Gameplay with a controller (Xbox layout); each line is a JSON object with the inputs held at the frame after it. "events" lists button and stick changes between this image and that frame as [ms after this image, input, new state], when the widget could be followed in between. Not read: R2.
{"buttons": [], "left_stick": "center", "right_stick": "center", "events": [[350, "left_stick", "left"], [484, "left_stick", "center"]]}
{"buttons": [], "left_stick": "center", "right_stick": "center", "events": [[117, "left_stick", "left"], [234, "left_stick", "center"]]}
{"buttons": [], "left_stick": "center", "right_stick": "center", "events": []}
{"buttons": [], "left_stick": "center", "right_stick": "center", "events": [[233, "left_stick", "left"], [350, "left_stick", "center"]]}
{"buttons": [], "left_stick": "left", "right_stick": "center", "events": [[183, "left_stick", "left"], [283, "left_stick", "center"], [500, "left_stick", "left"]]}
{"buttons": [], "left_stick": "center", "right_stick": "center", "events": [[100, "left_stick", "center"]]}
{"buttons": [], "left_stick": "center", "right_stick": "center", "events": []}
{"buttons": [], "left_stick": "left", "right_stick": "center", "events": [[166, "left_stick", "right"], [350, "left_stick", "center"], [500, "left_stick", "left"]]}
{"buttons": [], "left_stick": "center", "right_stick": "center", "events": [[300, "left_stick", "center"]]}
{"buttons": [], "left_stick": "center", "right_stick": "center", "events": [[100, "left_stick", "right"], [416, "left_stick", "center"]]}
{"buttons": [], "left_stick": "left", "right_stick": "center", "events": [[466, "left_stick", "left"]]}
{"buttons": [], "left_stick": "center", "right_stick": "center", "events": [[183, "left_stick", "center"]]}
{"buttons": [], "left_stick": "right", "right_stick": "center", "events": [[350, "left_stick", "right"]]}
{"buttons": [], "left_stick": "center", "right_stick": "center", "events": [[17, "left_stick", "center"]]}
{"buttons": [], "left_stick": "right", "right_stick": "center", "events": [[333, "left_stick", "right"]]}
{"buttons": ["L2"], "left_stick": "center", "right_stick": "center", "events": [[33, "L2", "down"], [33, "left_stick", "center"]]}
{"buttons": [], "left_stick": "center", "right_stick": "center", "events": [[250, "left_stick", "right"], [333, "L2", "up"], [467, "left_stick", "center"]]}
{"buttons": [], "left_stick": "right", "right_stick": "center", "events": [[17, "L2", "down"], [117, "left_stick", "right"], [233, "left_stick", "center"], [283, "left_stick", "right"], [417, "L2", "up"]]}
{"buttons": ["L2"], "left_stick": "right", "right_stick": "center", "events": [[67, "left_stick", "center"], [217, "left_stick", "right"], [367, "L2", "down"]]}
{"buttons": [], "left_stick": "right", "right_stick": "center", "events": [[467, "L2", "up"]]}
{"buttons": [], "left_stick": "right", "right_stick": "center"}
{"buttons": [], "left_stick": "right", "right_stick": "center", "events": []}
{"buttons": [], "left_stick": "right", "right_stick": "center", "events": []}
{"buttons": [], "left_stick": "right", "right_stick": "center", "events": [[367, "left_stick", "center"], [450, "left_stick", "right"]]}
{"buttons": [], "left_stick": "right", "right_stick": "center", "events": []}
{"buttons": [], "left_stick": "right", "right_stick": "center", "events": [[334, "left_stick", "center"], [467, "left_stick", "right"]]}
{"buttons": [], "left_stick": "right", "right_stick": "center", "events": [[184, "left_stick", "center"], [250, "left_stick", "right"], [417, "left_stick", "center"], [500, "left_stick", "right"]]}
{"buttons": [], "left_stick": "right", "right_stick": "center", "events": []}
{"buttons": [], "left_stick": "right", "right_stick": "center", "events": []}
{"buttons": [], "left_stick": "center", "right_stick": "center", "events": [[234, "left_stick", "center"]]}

——

YOUR GOAL. Print the data above again, with nothing altered and nothing left out.

OUTPUT BELOW.
Gameplay with a controller (Xbox layout); each line is a JSON object with the inputs held at the frame after it. "events" lists button and stick changes between this image and that frame as [ms after this image, input, new state], when the widget could be followed in between. Not read: R2.
{"buttons": [], "left_stick": "center", "right_stick": "center", "events": [[350, "left_stick", "left"], [484, "left_stick", "center"]]}
{"buttons": [], "left_stick": "center", "right_stick": "center", "events": [[117, "left_stick", "left"], [234, "left_stick", "center"]]}
{"buttons": [], "left_stick": "center", "right_stick": "center", "events": []}
{"buttons": [], "left_stick": "center", "right_stick": "center", "events": [[233, "left_stick", "left"], [350, "left_stick", "center"]]}
{"buttons": [], "left_stick": "left", "right_stick": "center", "events": [[183, "left_stick", "left"], [283, "left_stick", "center"], [500, "left_stick", "left"]]}
{"buttons": [], "left_stick": "center", "right_stick": "center", "events": [[100, "left_stick", "center"]]}
{"buttons": [], "left_stick": "center", "right_stick": "center", "events": []}
{"buttons": [], "left_stick": "left", "right_stick": "center", "events": [[166, "left_stick", "right"], [350, "left_stick", "center"], [500, "left_stick", "left"]]}
{"buttons": [], "left_stick": "center", "right_stick": "center", "events": [[300, "left_stick", "center"]]}
{"buttons": [], "left_stick": "center", "right_stick": "center", "events": [[100, "left_stick", "right"], [416, "left_stick", "center"]]}
{"buttons": [], "left_stick": "left", "right_stick": "center", "events": [[466, "left_stick", "left"]]}
{"buttons": [], "left_stick": "center", "right_stick": "center", "events": [[183, "left_stick", "center"]]}
{"buttons": [], "left_stick": "right", "right_stick": "center", "events": [[350, "left_stick", "right"]]}
{"buttons": [], "left_stick": "center", "right_stick": "center", "events": [[17, "left_stick", "center"]]}
{"buttons": [], "left_stick": "right", "right_stick": "center", "events": [[333, "left_stick", "right"]]}
{"buttons": ["L2"], "left_stick": "center", "right_stick": "center", "events": [[33, "L2", "down"], [33, "left_stick", "center"]]}
{"buttons": [], "left_stick": "center", "right_stick": "center", "events": [[250, "left_stick", "right"], [333, "L2", "up"], [467, "left_stick", "center"]]}
{"buttons": [], "left_stick": "right", "right_stick": "center", "events": [[17, "L2", "down"], [117, "left_stick", "right"], [233, "left_stick", "center"], [283, "left_stick", "right"], [417, "L2", "up"]]}
{"buttons": ["L2"], "left_stick": "right", "right_stick": "center", "events": [[67, "left_stick", "center"], [217, "left_stick", "right"], [367, "L2", "down"]]}
{"buttons": [], "left_stick": "right", "right_stick": "center", "events": [[467, "L2", "up"]]}
{"buttons": [], "left_stick": "right", "right_stick": "center"}
{"buttons": [], "left_stick": "right", "right_stick": "center", "events": []}
{"buttons": [], "left_stick": "right", "right_stick": "center", "events": []}
{"buttons": [], "left_stick": "right", "right_stick": "center", "events": [[367, "left_stick", "center"], [450, "left_stick", "right"]]}
{"buttons": [], "left_stick": "right", "right_stick": "center", "events": []}
{"buttons": [], "left_stick": "right", "right_stick": "center", "events": [[334, "left_stick", "center"], [467, "left_stick", "right"]]}
{"buttons": [], "left_stick": "right", "right_stick": "center", "events": [[184, "left_stick", "center"], [250, "left_stick", "right"], [417, "left_stick", "center"], [500, "left_stick", "right"]]}
{"buttons": [], "left_stick": "right", "right_stick": "center", "events": []}
{"buttons": [], "left_stick": "right", "right_stick": "center", "events": []}
{"buttons": [], "left_stick": "center", "right_stick": "center", "events": [[234, "left_stick", "center"]]}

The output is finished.